**PAGE EXCERPT:**
--- --- ---

The concertmaster and director for this rare opportunity to see and hear an evocation of those Pieta Sundays is Monica Huggett, internationally acclaimed Baroque violinist, fellow of the Royal Academy of Music in London and artistic director of Portland Baroque Orchestra and U.K.-based Ensemble Sonnerie.
It was Huggett’s idea to organize “Venetian Women” as a chance to recreate Vivaldi’s all-female scenarios.
“Aristocrats in the 17th and 18th century, after indulging in the debauchery for which Venice was famous, would salve their consciences by attending the musical performances of religious works given by those women,” she says in an email.
“Venetian Women” includes three vocal works and two concertos. The program begins with the three-minute “Laetatus Sum” in F major, a lilting setting of voices, strings and continuo for Psalm 121.
Following that is the brief Concerto for Oboe and Trumpet in D major, then two other sacred vocal works: “Magnificat,” a nine-part canticle, and the beautiful “Gloria.” Between those two pieces is one more instrumental, the Concerto for Oboe and Violin in B flat major.
“Magnificat” and “Gloria” are most recognizable today performed by mixed voices of women and men. It’s something of a revelation to hear them sung exclusively by the former. There is a stirring radiance, a sublime grace different from the heavier solemnity of male voices woven in. Huggett says Vivaldi sought that effect for women singers, though he was commercial enough to adjust his scores for a blended chorus when his compositions were later published.
The Pieta “ensemble was not allowed by law to include any male musicians,” Huggett says. “In order for women to perform four-part choral music, the tenor and bass parts were taken by girls and women who had lower voices. The bass part was transposed up an octave to fit the female voices, and the tenor part was also transposed if it went too low. The lack of a genuine bass vocal could be compensated by cellos, double bass, bassoon and keyboard instruments.”
Huggett says when she hears this music performed by women singers, she doesn’t miss the bass.
“What one does hear is the sweetness which occurs when voices are in close harmony. It is a similar effect in barbershop quartets, or Swedish folk fiddling, where you have three violins playing in close harmony with no bass. It sounds sweeter, simpler and a little naive.”
While there are reasons enough, musically and historically, to fill the stage with women for this concert, it’s impossible not to appreciate the event’s resonance with our cultural, social and political moment in America for women’s empowerment. Early Music Seattle, seeking a legacy from “Venetian Women” beyond the concerts, has enlisted Seattle’s feminist video production and mentoring organization Reel Grrls to produce a documentary.
The film not only will capture rehearsals and a performance, but more broadly, the subject of women in music. A premiere is planned for February.

--- --- ---

Collected data entries
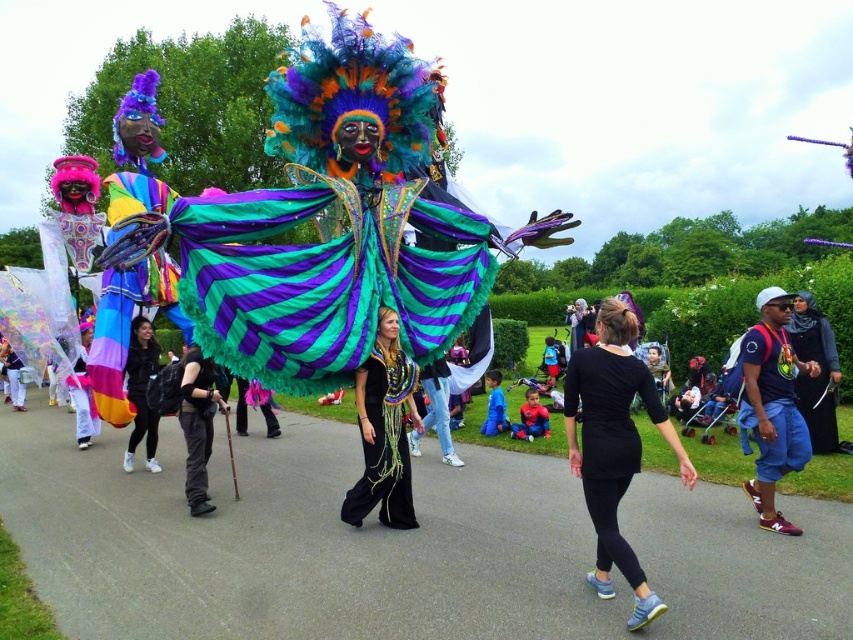
Question: Can you confirm if black matte leggings at lower center is positioned above black velvet dress at center?

Choices:
 (A) yes
 (B) no

Answer: (A)

Question: Which point appears farthest from the camera in this image?

Choices:
 (A) (389, 376)
 (B) (570, 372)
 (C) (152, 336)

Answer: (C)

Question: Based on their relative distances, which object is farther from the black satin robe at right?

Choices:
 (A) black matte leggings at lower center
 (B) matte black leggings at center

Answer: (B)

Question: Among these points, which one is farthest from the camera?

Choices:
 (A) (204, 417)
 (B) (151, 449)
 (C) (756, 442)
 (D) (619, 417)

Answer: (B)

Question: Does black matte leggings at lower center have a greater width compared to matte black backpack at center?

Choices:
 (A) no
 (B) yes

Answer: (B)

Question: Can you confirm if blue cotton shorts at right is positioned to the right of matte black backpack at center?

Choices:
 (A) yes
 (B) no

Answer: (A)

--- --- ---

**ASSIGNED TASK A:**
Reproduce the passage in the Venetian Women article that begins at the words "The concertmaster and" and stops after the words "Vivaldi’s all-female scenarios.".
**ASSIGNED TASK B:**
Answer these questions using the Venetian Women article:
(i) Which piece opens the program, and in what key?
(ii) Which organization was enlisted to produce the documentary?
(iii) In what month is the film's premiere planned?
**ASSIGNED TASK C:**
According to the Venetian Women article, why was the bass part transposed up an octave in the Pieta performances?

**RESPONSE BOX A:**
The concertmaster and director for this rare opportunity to see and hear an evocation of those Pieta Sundays is Monica Huggett, internationally acclaimed Baroque violinist, fellow of the Royal Academy of Music in London and artistic director of Portland Baroque Orchestra and U.K.-based Ensemble Sonnerie.
It was Huggett’s idea to organize “Venetian Women” as a chance to recreate Vivaldi’s all-female scenarios.

**RESPONSE BOX B:**
(i) "Laetatus Sum," in F major.
(ii) Reel Grrls, Seattle's feminist video production and mentoring organization.
(iii) February.

**RESPONSE BOX C:**
By law, the Pieta ensemble could not include any male musicians, so girls and women with lower voices sang the tenor and bass parts. The bass part was moved up an octave to fit those female voices.